To me, either of the above would argue for putting the two
documents through Last Call together or at least tabling the
Last Call results on this document and then opening a quick
review of it for policy issues only when
draft-ietf-mtgvenue-meeting-policy is put through Last Call.  If
one believes, as I now do, that the split between the two
documents is not actually policy versus process but "a
discussion of the 1-1-1* rule and its implementation" and "other
policies and associated process", that argument gets even
stronger.

Finally, returning to the question that started this thread, I
agree with you that "near IETF participants" is, at least
mostly, a policy matter.   From my perspective, there have
always been two almost-separate criteria.   One is about
continental (ore or less) unilt, expressed over time as 2-1-1,
1-1-1, and now 1-1-1*.  I think the claim that Adelaide was an
"exploratory meeting" or "exceptional instance" is revisionist
history.    At the time that meeting was held, I am fairly sure
that the assumption was this it was just an Asia-Pacific meeting
that we had decided, because of the concentration of IETF
participants in the area, to take well south in that region.

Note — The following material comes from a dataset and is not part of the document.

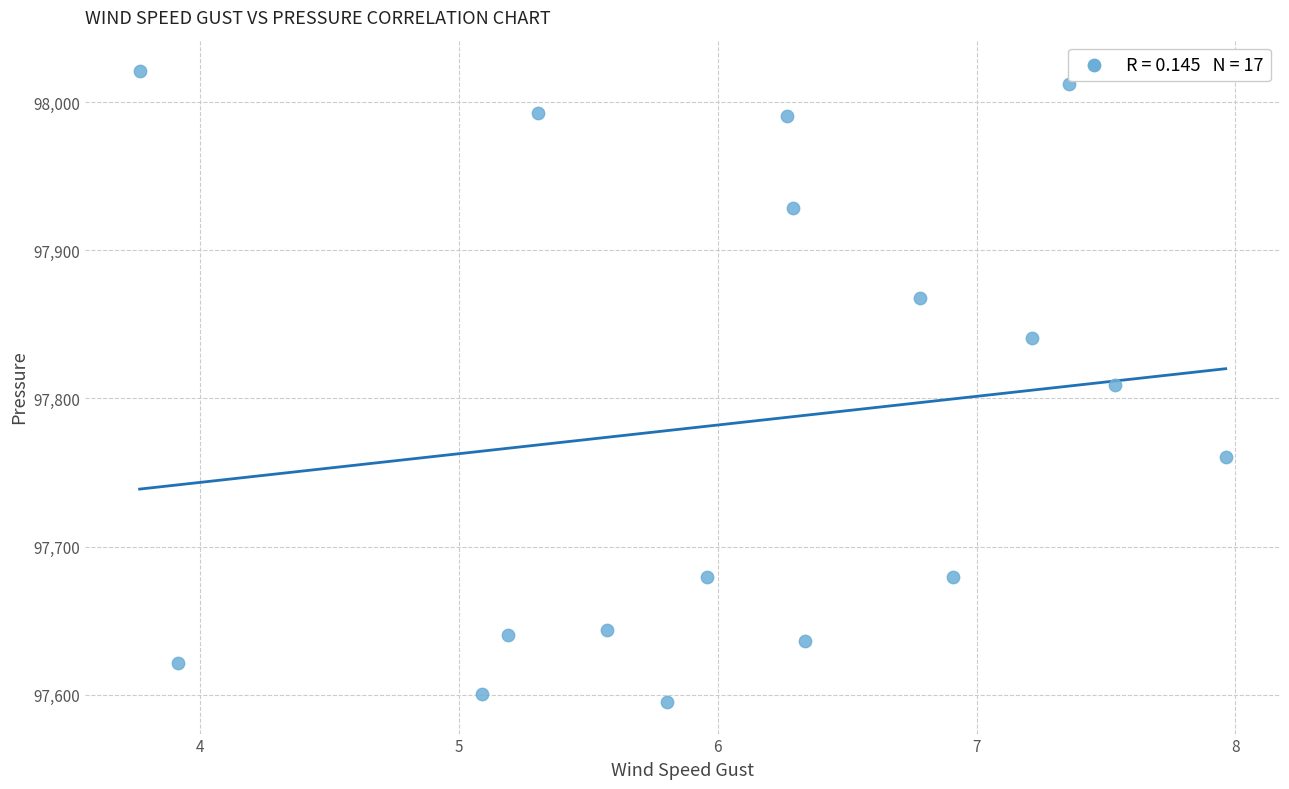

What is the range of X values (max minus min)?

4.2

The second criterion is "near to active IETF participants".  In
general, this has been a selection criterion within
continental-type regions.  In North America, we don't generally
meet in Bozeman, Whitehorse, Tuscaloosa, Tulsa, or Calgary and I
don't think issues about finding adequate hotel and conference
space are the only, or even the more important, issues.   We
have gone to Orlando --near which there have not bee a lot of
active IETF participants -- more than once and, at least IMO,
regretted it each time (although not equally).

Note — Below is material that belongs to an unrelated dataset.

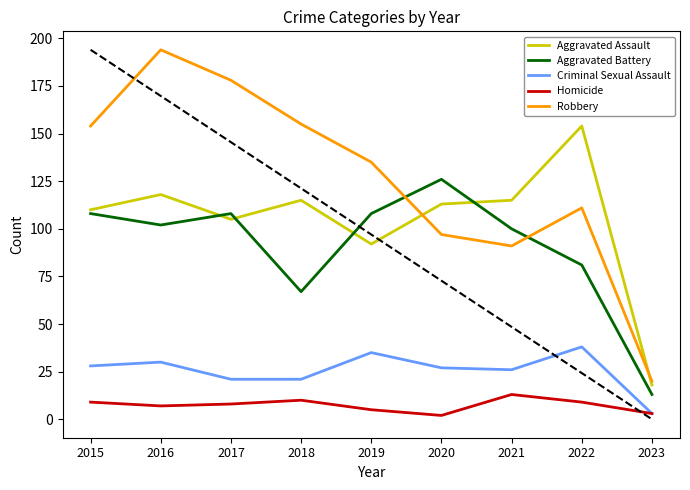

How many data points in Criminal Sexual Assault are less than 27?

4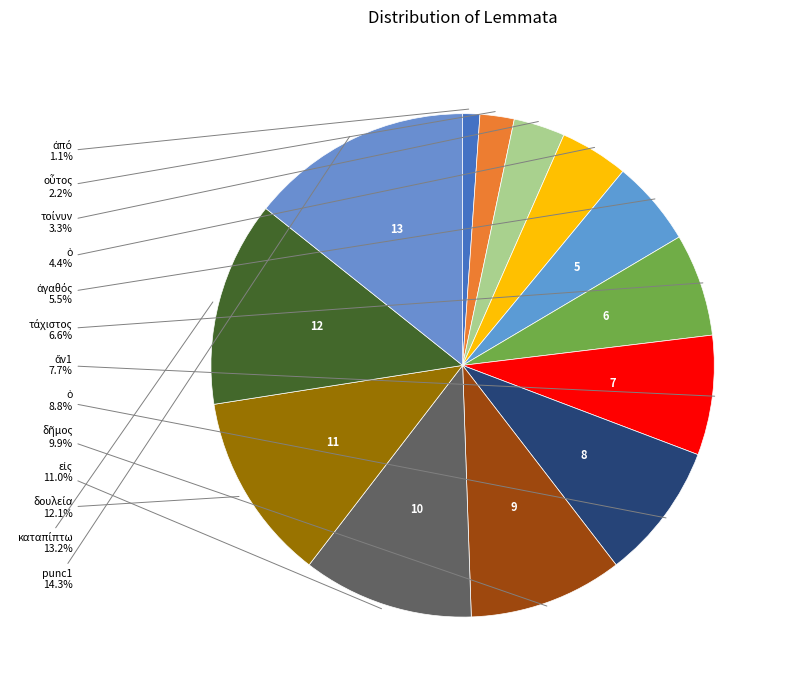

Count the number of slices in the pie.

13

That criterion appears to have been silently dropped from the
policy document.  I didn't detect it until I looked in the
process document for information about participants near
Bangkok.  From one point of view, that reinforces me comments
about how these documents interact.  From another, if we are
dropping the locality rule/principle (which, IIR, predates any
discussion about 1-1-1), then probably
draft-ietf-mtgvenue-meeting-policy should devote a sentence to
saying that.   Along the same lines, I see nothing in that
policy document that allows either the IAOC or one of its
committees to declare Vancouver part of Asia.   If it is, could
such a group decide that post-Brexit London is part of North
America without violating the policy?   And if the "nearby
participants" rule is st9ll a preference, is the "familiar with
both the locale and the IETF" statement in Section 3.3 of the
process document supposed to encode it, or would more specific
language about criteria for familiarity and/or who decides?  

As an example, I've been in Bangkok several times starting in
the mid-1980s, always primarily for business/professional
reasons, but never to a meeting about the Internet or that put
heavy demands of host or h0tel communications facilities.  I
also have not been there is the lat half-dozen years.  I
certainly do not speak the language nor do I claim expertise on
the local culture or politics.  Does that qualify me as
"familiar" or "not familiar"?  The question is rhetorical but,
if this is a process document that needs to stand along because
the policy document doesn't say anyone beyond a continental
breakdown, I suggest it doesn't say enough.